In New York, those same principles are translated into a denser, more vertical context, where the workplace becomes part of a broader North American rollout. Here, HED worked closely with the client’s local leadership and real estate team to align the space with global standards while capturing the energy of the city. The result is a flexible, tech-enabled office that supports a wide range of work modes. A client-focused conference center combines intuitive technology with a hospitality-forward experience, while a café anchors daily interaction. An 11,000-square-foot outdoor terrace extends that activity outward, offering space for informal work, gathering, and client events. Near the entry, a branded arrival sequence incorporates interview rooms that support recruiting and talent conversations, positioning the workplace as both operational hub and front door.
As the work extended across North America, the focus shifted from individual projects to a repeatable approach.
Office expansions and interior renovations were guided by the same underlying framework: align with Global Workplace Standards while allowing each location to take on the character of its region through input from local leadership.

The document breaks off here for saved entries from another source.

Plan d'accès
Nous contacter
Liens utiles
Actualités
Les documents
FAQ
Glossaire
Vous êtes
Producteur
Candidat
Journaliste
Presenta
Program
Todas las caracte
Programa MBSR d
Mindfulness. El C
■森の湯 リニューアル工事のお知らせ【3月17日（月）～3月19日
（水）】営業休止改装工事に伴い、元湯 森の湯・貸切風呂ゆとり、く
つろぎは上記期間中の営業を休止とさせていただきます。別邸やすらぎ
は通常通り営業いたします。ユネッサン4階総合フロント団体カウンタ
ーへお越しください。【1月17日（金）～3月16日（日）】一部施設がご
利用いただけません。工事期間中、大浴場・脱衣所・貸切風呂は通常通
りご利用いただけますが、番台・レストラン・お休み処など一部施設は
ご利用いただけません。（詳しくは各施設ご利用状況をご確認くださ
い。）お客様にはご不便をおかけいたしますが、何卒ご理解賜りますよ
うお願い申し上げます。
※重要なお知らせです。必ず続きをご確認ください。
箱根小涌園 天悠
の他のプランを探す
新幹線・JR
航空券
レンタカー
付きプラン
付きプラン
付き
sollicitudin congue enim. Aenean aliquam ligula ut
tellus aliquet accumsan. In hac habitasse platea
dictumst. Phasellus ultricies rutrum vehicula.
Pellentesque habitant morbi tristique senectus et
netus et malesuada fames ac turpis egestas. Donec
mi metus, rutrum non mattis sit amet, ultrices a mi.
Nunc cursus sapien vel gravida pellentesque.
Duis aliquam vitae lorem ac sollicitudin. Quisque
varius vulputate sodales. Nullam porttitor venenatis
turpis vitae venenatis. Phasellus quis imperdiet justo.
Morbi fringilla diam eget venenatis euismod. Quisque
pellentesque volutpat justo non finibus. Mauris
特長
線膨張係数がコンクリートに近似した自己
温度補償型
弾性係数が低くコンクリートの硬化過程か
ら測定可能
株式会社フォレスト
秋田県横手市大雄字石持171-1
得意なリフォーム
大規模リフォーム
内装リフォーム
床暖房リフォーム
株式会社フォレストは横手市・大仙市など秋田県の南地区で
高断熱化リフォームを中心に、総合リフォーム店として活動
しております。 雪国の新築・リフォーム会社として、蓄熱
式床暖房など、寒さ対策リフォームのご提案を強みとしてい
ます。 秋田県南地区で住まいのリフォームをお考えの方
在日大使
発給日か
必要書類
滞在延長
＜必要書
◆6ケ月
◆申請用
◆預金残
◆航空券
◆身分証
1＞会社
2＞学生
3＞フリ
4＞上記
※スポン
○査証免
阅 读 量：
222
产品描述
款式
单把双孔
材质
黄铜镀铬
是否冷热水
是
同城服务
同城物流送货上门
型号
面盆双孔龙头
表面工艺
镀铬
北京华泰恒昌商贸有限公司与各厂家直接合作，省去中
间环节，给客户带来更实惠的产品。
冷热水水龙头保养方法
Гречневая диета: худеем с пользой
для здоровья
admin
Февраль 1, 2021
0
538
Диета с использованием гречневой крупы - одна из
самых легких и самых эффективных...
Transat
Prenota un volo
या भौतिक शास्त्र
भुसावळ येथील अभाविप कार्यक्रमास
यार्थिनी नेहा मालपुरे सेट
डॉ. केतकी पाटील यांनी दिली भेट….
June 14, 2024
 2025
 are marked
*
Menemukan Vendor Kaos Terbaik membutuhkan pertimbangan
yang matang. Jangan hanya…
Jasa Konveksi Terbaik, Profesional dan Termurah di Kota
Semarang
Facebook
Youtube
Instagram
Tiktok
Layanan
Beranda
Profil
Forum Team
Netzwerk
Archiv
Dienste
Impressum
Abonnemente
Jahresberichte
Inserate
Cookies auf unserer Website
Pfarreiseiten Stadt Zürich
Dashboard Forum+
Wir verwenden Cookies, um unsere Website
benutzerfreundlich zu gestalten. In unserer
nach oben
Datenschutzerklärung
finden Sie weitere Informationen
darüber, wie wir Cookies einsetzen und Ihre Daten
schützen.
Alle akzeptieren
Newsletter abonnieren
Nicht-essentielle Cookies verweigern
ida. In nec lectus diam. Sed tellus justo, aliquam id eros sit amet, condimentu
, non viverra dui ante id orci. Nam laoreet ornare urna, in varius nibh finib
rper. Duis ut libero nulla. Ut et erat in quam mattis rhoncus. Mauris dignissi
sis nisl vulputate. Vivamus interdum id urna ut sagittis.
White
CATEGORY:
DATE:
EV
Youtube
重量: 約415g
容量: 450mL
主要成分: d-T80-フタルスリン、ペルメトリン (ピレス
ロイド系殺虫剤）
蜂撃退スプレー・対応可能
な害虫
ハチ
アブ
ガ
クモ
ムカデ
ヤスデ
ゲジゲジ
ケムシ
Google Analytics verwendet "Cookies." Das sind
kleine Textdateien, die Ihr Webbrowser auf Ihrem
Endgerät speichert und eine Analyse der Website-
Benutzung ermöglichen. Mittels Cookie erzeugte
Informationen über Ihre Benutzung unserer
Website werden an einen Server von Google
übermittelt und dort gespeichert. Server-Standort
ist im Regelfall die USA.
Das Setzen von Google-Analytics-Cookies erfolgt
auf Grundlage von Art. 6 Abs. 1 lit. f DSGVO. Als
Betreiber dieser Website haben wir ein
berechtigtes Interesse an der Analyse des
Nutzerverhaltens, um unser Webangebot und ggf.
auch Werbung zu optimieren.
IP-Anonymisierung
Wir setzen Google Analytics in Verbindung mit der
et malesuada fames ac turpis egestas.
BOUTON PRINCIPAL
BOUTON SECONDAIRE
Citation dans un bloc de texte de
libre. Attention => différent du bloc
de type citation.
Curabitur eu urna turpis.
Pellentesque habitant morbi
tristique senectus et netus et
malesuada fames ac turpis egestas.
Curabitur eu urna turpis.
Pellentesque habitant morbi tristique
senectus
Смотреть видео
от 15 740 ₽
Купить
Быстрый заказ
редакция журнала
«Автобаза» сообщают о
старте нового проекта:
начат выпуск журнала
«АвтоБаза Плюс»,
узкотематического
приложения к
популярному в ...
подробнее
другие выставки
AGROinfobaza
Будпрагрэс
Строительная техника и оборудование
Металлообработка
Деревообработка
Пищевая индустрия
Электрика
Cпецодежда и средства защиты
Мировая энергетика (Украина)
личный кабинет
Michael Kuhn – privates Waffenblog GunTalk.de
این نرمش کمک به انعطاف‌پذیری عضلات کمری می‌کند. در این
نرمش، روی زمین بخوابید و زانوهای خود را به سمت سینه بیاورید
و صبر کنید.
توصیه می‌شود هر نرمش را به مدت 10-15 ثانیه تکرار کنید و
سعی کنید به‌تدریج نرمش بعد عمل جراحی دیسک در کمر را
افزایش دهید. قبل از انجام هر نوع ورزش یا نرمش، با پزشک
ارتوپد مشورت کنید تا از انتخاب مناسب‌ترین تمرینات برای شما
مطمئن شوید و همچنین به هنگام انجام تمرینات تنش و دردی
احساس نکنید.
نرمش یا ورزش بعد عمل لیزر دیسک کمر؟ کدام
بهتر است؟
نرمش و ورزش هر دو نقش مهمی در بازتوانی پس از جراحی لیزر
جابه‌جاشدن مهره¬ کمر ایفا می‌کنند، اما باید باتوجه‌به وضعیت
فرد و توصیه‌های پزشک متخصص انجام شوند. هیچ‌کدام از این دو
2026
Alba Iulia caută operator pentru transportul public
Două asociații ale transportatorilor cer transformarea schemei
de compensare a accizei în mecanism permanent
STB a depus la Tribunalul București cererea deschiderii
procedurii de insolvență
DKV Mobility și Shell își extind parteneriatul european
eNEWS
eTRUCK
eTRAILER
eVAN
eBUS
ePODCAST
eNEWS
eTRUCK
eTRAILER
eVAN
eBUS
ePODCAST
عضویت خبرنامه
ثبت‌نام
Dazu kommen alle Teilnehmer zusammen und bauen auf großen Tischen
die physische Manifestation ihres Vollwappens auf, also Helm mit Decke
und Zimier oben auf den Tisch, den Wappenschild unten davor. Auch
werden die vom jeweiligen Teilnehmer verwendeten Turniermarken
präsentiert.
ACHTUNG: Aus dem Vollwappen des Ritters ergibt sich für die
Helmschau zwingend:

A Chicago-based team supported this effort, helping the client move with consistency across markets while responding to the pace and nuance of each site.
That consistency is not only spatial but operational. To better understand how space was being used at scale, HED conducted a utilization study across five offices in India, representing more than 2,400 staff across Kerala and Tamil Nadu. By analyzing employee key card data alongside peak occupancy patterns within a three-shift workday, the team identified where space could be reduced and where it fell short. The findings informed recommendations that align real estate decisions with actual behavior, reinforcing the same principle seen across every location: a workplace performs best when it is both measured and responsive.
Taken together, these efforts define a workplace strategy that is neither rigid nor ad hoc. It is structured enough to support a global organization, yet flexible enough to reflect local conditions. By getting it right early, the client is able to make smarter real estate decisions, reduce risk across markets, and shape environments that support both the demands of public sector work and the people carrying it forward.